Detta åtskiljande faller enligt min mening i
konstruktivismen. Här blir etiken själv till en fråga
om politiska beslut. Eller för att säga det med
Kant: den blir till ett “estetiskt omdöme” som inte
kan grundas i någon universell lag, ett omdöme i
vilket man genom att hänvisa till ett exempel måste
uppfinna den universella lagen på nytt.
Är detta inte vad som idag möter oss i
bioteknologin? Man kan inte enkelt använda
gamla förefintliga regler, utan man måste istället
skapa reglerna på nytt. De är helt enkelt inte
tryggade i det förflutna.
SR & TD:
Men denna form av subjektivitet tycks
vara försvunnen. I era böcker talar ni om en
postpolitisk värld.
□ □ □
What to produce:
Please return exactly the lines from the opening line of the data above through the line with "gamla förefintliga regler, utan", both included and nothing else.

Solved problem:
Detta åtskiljande faller enligt min mening i
konstruktivismen. Här blir etiken själv till en fråga
om politiska beslut. Eller för att säga det med
Kant: den blir till ett “estetiskt omdöme” som inte
kan grundas i någon universell lag, ett omdöme i
vilket man genom att hänvisa till ett exempel måste
uppfinna den universella lagen på nytt.
Är detta inte vad som idag möter oss i
bioteknologin? Man kan inte enkelt använda
gamla förefintliga regler, utan man måste istället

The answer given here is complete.